* _AIM OF THE EXERCISE_
In the albumin assay excerpt, what served as the ground truth for method comparison?
(Beginning of TEXT EXCERPT)
3. Number of Experts Used to Establish the Ground Truth for the Test Set and Qualifications of Those Experts
This type of information is not applicable to this 510(k) submission. For quantitative in vitro diagnostic assays like this, "ground truth" is typically established by:
- Reference Methods: Highly accurate and precise analytical methods.
- Predicate Device: In this case, the Boehringer Mannheim Albumin BCP assay on the Hitachi 717 Analyzer itself serves as the "standard" against which the new device is compared to establish substantial equivalence.
There were no human experts adjudicating images or clinical outcomes to establish ground truth for this type of device.
4. Adjudication Method for the Test Set
This is not applicable to this type of device and study. Adjudication methods like 2+1 or 3+1 are used typically in studies involving subjective interpretation (e.g., radiology, pathology slides) to resolve discrepancies between multiple readers. For a quantitative clinical chemistry assay, the output is a numerical value, and comparison is statistical, not based on human expert consensus.
5. If a Multi-Reader Multi-Case (MRMC) Comparative Effectiveness Study Was Done, If So, What Was the Effect Size of How Much Human Readers Improve with AI vs. Without AI Assistance
This information is not applicable. This submission is for an in vitro diagnostic assay, which is an automated or semi-automated laboratory test, not an AI-powered image analysis or clinical decision support tool designed to assist human readers. Therefore, an MRMC comparative effectiveness study involving human readers and AI assistance was not performed.
6. If a Standalone (i.e., algorithm only without human-in-the-loop performance) Was Done
Yes, implicitly. The performance characteristics reported (method comparison, precision, linearity, sensitivity) are all standalone performance data of the Abbott Albumin BCP assay. The device itself (the assay and its measurement on the ALCYON™ Analyzer) operates without continuous human intervention in the measurement process to produce the quantitative albumin value.
7. The Type of Ground Truth Used
For method comparison, the "ground truth" was effectively the measurements obtained from the legally marketed predicate device, the Boehringer Mannheim Albumin BCP assay on the Hitachi 717 Analyzer. The goal was to show that the new device's results are sufficiently similar to those of the predicate. For precision, linearity, and sensitivity, the "ground truth" or reference values are established through rigorous analytical testing using known concentrations or appropriate statistical methods.
8. The Sample Size for the Training Set
The document does not provide information about a "training set" for the assay itself. For clinical chemistry assays like this, there isn't typically a "training set" in the machine learning sense. The assay method is developed and validated, and its performance characteristics are then evaluated. The term "training set" is more relevant for AI/ML-based devices. Development would involve extensive testing and optimization, but not usually in a "training set" / "test set" paradigm.
9. How the Ground Truth for the Training Set Was Established
Since there is no explicit "training set" mentioned in the context of machine learning, this question is not applicable. The "ground truth" for the development and validation of the chemical assay would have been established through established analytical chemistry principles, reference materials, and comparison to other validated methods during the assay's development prior to the 510(k) submission.
(End of TEXT EXCERPT)
(Beginning of EXTRACTED ENTRIES)
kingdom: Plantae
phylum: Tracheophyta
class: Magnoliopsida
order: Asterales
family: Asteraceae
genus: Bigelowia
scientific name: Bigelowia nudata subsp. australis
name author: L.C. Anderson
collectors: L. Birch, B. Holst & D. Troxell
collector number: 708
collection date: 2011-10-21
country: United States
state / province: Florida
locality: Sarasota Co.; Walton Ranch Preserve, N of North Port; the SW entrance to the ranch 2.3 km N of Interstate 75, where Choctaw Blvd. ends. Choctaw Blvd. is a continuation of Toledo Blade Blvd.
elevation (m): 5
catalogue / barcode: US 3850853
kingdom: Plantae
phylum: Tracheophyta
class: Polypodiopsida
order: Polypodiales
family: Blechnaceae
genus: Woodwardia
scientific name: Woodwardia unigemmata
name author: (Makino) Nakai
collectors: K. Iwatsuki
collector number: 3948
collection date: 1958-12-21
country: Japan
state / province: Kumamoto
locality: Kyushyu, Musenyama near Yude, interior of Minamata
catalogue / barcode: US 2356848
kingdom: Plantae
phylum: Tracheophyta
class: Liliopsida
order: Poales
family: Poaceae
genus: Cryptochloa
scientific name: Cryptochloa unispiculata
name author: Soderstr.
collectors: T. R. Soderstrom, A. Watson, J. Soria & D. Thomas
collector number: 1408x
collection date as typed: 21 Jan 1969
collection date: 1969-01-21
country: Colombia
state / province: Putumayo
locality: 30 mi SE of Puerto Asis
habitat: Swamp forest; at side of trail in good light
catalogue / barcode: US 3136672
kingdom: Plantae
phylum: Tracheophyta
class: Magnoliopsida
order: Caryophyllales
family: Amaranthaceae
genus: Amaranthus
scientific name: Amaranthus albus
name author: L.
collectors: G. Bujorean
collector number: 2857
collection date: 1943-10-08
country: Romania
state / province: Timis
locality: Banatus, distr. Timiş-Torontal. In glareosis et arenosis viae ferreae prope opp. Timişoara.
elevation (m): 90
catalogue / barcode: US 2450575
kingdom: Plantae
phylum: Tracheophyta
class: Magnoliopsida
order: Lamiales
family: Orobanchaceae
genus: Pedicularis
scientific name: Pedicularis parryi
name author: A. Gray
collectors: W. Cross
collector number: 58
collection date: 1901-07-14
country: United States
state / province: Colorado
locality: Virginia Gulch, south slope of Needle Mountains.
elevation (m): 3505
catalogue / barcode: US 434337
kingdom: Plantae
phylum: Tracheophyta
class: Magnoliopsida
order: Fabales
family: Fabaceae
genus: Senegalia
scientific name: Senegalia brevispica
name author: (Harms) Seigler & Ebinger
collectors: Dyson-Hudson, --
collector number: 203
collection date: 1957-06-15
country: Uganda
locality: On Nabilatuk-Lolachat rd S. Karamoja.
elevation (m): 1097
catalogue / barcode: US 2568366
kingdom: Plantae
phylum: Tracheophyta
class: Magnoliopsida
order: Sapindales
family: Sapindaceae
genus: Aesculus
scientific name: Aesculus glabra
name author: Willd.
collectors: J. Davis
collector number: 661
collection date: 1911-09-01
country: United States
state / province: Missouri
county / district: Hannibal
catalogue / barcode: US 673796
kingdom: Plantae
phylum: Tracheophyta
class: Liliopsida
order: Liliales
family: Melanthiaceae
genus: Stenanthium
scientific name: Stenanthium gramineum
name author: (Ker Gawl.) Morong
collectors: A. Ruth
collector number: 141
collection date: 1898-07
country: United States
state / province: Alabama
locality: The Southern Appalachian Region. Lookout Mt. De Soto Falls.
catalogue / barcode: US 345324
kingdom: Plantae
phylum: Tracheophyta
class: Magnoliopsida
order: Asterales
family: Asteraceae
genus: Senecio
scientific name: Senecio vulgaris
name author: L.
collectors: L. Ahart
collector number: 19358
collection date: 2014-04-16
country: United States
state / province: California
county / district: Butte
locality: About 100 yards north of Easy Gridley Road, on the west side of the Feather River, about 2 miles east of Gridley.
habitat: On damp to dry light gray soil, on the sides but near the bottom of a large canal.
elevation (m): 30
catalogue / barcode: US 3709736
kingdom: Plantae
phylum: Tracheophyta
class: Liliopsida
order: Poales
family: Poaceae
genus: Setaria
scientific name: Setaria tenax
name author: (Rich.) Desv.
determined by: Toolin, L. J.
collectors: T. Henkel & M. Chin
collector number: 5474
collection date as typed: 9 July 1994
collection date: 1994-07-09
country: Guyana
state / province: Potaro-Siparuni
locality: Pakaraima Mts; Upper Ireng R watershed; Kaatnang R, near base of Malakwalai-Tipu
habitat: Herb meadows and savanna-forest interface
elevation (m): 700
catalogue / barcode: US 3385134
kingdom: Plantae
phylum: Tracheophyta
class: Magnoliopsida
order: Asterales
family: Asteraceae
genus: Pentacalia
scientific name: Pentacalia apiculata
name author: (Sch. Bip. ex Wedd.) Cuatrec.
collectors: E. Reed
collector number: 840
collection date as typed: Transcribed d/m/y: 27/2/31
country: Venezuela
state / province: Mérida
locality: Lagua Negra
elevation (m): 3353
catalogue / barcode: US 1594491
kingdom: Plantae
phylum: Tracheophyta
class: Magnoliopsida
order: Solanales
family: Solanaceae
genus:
(End of EXTRACTED ENTRIES)
* _SOLUTION TO THIS PROBLEM_
The measurements from the legally marketed predicate device, the Boehringer Mannheim Albumin BCP assay on the Hitachi 717 Analyzer.